**Compito 1:**
In che data si terranno le elezioni presidenziali secondo il testo sugli arresti in Turchia?
**Compito 2:**
Elenca tutte le categorie di persone che, nel testo sugli arresti in Turchia, compongono i quasi 50 mila attualmente in carcere.
**Compito 3:**
Modifica il passo del testo sugli arresti in Turchia che inizia con le parole "Ece paga anche" e termina dopo "sono oltre 160.", mettendo "procuratore" al posto di "pubblico ministero".

Ece paga anche lo scotto di essere, insieme al marito Reşat Şahin Öztürk, vicina a Muharrem İnce, candidato alla presidenza turca del  CHP.

Il pubblico ministero che conduce le indagini le contesta di aver favorito e condiviso il tentativo di detronizzare il presidente Recep Tayyip Erdogan e “di aver volontariamente aiutato nella preparazione del push pur non facendo parte della struttura gerarchica dell’organizzazione”.

Si allunga così la lista dei giornalisti imprigionati da quando è stato decretato lo stato di emergenza, sono oltre 160.

Ma oltre agli operatori dell’informazione sono in carcere decine di migliaia di persone sospettate di aver avuto contatti o di aver supportato i golpisti.

Quasi 50 mila tra militari, magistrati, accademici, insegnanti, avvocati e attivisti sono attualmente in carcere e più di 100mila sono in attesa di giudizio.

Tanti anche i politici imprigionati, tra cui Selahattin Demirtas”, leader e candidato del Partito democratico del Popolo alle elezioni presidenziali che si svolgeranno il 24 giugno. Per lui sei capigruppo dei partiti o coalizioni dell’Assemblea parlamentare del Consiglio d’Europa hanno chiesto alle autorità turche di rilasciarlo immediatamente. Questo è il secondo appello  lanciato per la liberazione di Demirtas, in detenzione preventiva dal novembre 2016, dopo che gli è stata tolta l’immunità parlamentare, che secondo l’opinione della commissione di Venezia, espressa nell’ottobre 2016, andava ripristinata”. Il primo appello era diretto a tutti i parlamentari europei affinché chiedessero a Ankara di liberare il candidato. “Ci sono sei candidati alle elezioni presidenziali, ma uno di loro, Selahattin Demirtas, non è in grado di partecipare alla campagna elettorale. Questo disequilibrio di opportunità è contrario al principio di libere elezioni sottoscritto dalla Turchia in quanto stato membro del Consiglio d’Europa, è il rilievo mosso dagli esponenti politici della Apce. Ora, a pochi giorni dal voto, che verrà monitorato da una delegazione dell’organo di Strasburgo, i presidenti dei gruppi hanno rinnovato la richiesta di rilascio del candidato pro-curdo “in modo che abbia almeno la possibilità di partecipare agli ultimi giorni della campagna elettorale”.

**Contenuto dei dati:**
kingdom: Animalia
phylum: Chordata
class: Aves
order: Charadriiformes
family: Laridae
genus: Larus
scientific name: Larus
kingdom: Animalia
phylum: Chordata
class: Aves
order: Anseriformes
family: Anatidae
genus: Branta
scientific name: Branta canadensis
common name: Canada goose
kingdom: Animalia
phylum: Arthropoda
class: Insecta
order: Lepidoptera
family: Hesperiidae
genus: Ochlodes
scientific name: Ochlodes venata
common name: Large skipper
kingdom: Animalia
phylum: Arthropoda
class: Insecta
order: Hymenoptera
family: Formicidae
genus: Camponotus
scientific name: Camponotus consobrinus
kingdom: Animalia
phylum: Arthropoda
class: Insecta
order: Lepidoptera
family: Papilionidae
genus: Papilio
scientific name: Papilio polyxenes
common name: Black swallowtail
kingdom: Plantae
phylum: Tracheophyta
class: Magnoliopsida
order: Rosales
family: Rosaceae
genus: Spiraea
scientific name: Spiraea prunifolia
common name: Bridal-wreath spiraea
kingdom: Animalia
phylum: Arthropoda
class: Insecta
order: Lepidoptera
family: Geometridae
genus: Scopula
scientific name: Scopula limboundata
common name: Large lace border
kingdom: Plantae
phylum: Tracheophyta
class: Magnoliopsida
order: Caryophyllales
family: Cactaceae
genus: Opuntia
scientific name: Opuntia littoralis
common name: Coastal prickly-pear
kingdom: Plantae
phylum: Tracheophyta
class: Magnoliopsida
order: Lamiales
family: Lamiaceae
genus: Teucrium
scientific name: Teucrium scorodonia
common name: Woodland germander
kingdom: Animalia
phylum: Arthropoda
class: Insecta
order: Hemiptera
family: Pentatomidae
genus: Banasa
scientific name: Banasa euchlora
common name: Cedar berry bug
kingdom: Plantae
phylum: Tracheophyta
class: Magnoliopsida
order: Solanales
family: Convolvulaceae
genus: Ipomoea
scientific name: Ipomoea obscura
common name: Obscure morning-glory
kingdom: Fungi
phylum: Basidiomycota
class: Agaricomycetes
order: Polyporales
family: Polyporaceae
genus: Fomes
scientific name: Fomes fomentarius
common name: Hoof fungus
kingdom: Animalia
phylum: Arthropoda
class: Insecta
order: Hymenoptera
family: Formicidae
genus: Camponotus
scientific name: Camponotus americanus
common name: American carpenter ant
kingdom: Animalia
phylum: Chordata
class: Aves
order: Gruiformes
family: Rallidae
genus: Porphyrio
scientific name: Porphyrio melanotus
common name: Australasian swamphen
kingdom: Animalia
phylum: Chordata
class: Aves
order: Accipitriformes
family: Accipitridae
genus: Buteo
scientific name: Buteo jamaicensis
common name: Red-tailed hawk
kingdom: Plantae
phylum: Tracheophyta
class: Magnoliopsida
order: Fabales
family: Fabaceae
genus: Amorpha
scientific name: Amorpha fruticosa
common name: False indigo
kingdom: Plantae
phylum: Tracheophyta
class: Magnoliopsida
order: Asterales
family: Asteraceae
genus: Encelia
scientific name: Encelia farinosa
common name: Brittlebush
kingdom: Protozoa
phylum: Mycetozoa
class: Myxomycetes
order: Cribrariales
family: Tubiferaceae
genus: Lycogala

**Risposta 1:**
Il 24 giugno.

**Risposta 2:**
Militari, magistrati, accademici, insegnanti, avvocati e attivisti.

**Risposta 3:**
Ece paga anche lo scotto di essere, insieme al marito Reşat Şahin Öztürk, vicina a Muharrem İnce, candidato alla presidenza turca del  CHP.

Il procuratore che conduce le indagini le contesta di aver favorito e condiviso il tentativo di detronizzare il presidente Recep Tayyip Erdogan e “di aver volontariamente aiutato nella preparazione del push pur non facendo parte della struttura gerarchica dell’organizzazione”.

Si allunga così la lista dei giornalisti imprigionati da quando è stato decretato lo stato di emergenza, sono oltre 160.